With Halloween coming up tomorrow, the Hubble Space Telescope team is celebrating by releasing a new Hubble image showing the dark cobwebs of galaxy cluster Abell 611. Located an incredible 3.2 billion light-years away, this view shows hundreds of galaxies that are bound together by gravity into one enormous structure.
Taken using Hubble’s Advanced Camera for Surveys and Wide Field Camera 3 instruments, the image combines both visible light and infrared observations.
This particular cluster is a favorite target for astronomers in their search to understand a spooky substance: dark matter.

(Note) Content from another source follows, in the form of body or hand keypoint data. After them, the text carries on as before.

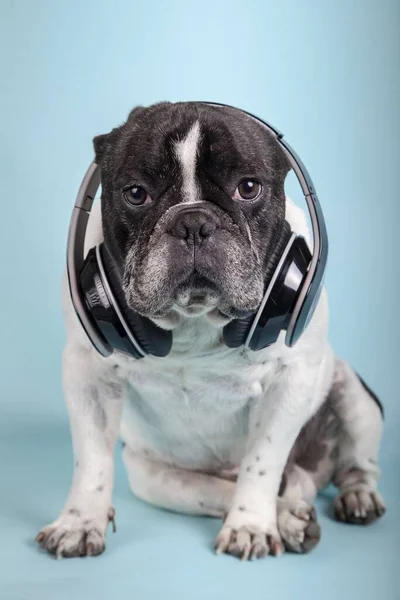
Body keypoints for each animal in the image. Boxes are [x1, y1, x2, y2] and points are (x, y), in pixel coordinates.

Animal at [36, 102, 386, 556]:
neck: (195, 321)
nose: (193, 222)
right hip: (150, 476)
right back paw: (289, 516)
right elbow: (91, 459)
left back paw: (355, 498)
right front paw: (79, 522)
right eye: (136, 193)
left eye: (248, 188)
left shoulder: (292, 378)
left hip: (356, 400)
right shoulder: (87, 373)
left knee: (355, 465)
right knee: (228, 490)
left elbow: (262, 461)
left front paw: (250, 524)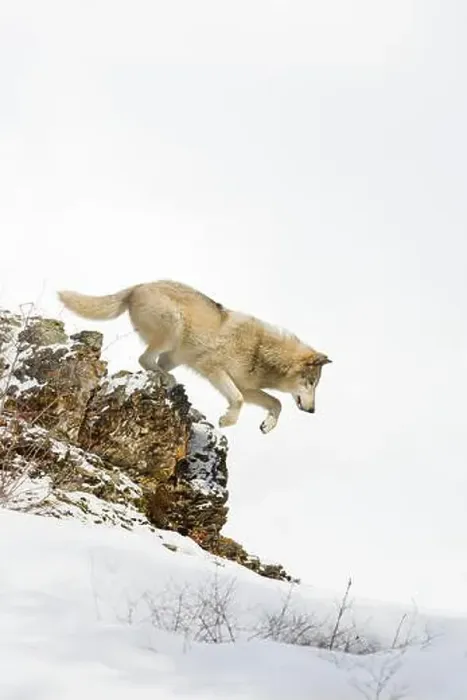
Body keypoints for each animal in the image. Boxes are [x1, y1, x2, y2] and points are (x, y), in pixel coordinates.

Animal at [58, 280, 331, 433]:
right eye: (310, 383)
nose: (313, 411)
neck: (261, 353)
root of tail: (138, 286)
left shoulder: (246, 386)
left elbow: (276, 403)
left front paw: (267, 426)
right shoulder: (214, 370)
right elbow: (239, 400)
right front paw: (226, 420)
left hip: (176, 354)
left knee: (153, 362)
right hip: (174, 330)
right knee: (145, 360)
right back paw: (169, 381)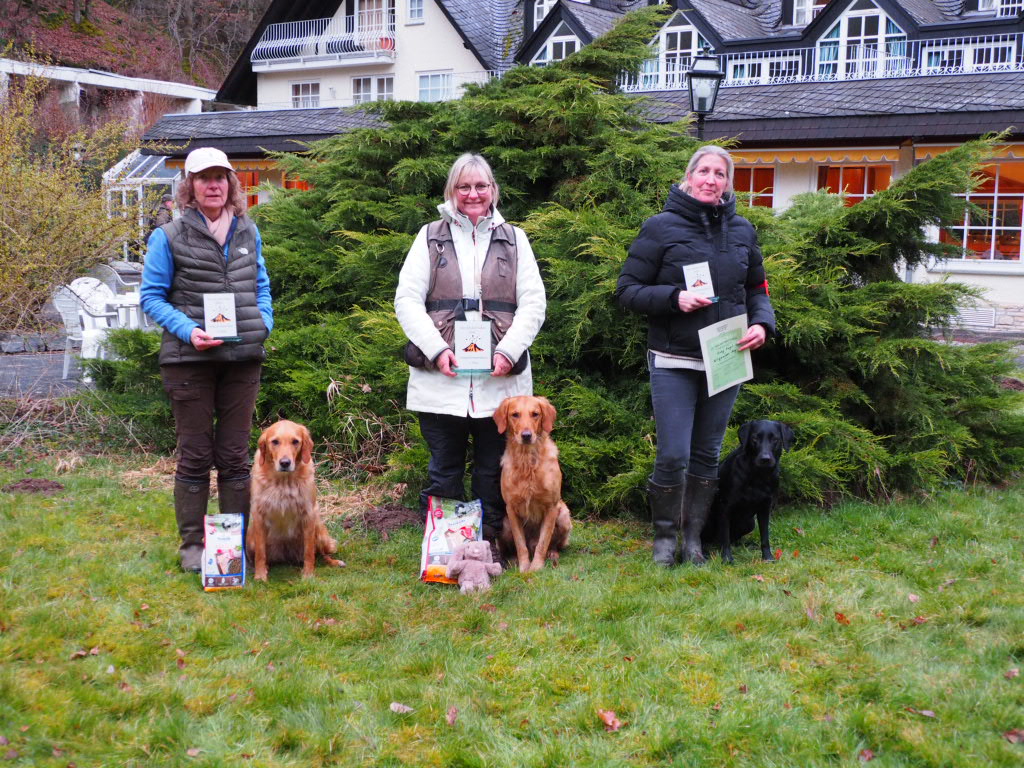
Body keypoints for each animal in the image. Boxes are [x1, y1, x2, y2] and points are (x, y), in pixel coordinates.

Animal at [248, 420, 345, 581]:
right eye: (275, 441)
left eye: (295, 441)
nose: (285, 463)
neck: (283, 482)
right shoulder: (259, 515)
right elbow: (260, 554)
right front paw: (260, 575)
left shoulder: (309, 514)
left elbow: (309, 552)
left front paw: (308, 574)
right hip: (250, 540)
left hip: (320, 531)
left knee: (321, 554)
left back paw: (334, 562)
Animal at [493, 395, 572, 573]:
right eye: (515, 414)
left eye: (535, 414)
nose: (526, 435)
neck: (527, 460)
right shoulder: (511, 508)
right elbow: (520, 544)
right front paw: (524, 567)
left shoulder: (551, 506)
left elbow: (543, 543)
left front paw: (536, 567)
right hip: (504, 523)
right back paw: (513, 559)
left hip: (564, 515)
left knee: (551, 544)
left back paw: (553, 553)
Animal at [702, 419, 794, 563]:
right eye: (755, 438)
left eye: (775, 439)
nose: (765, 459)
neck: (758, 476)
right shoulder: (725, 507)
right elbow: (725, 537)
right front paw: (727, 559)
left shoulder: (765, 508)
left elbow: (765, 537)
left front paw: (768, 557)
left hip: (749, 523)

A big question in cosmology is why large structures like Abell 611 don’t fly apart, as they don’t seem to contain enough mass to hold themselves together with gravity. The leading explanation is that they do in fact contain much more mass than we can see, and this hypothetical unseen mass is referred to as dark matter.
However, searching for dark matter has proven extremely difficult. Dark matter does not interact with light, making it invisible, and it has never been directly detected. Cosmologists aren’t even sure what form dark matter might take, though many believe it is likely a particle of some kind. Even though we can’t see it directly, its effects on the universe are clear. As well as in places like Abell 611, we see similar effects on a large cosmic scale, in which more mass is required to explain the behavior of galaxies than we can observe.
Abell 611 is particularly useful for studying dark matter, because it has so many massive galaxies appearing close together that it demonstrates many examples of a phenomenon called gravitational lensing. This is where one massive object sits in front of another from our point of view, and the gravity of that intermediate object is so great that it bends spacetime, changing the appearance of the light coming from the background object. This is useful, as the intermediate object can act like a magnifying glass, bending the light from the further away galaxy and letting us see extremely distant objects.
You can see an example of this gravitational lensing in the middle of the image, where light from the galaxy to the left of the center has been smeared out into an arc shape by the mass of the galaxy cluster. As well as helping us see distant objects, the degree of lensing can also be used to work out the mass of the objects involved. When calculated this way, the mass of the cluster is far higher than the observed mass would suggest, supporting the idea that there must be some other unseen material, such as dark matter, filling up the cluster.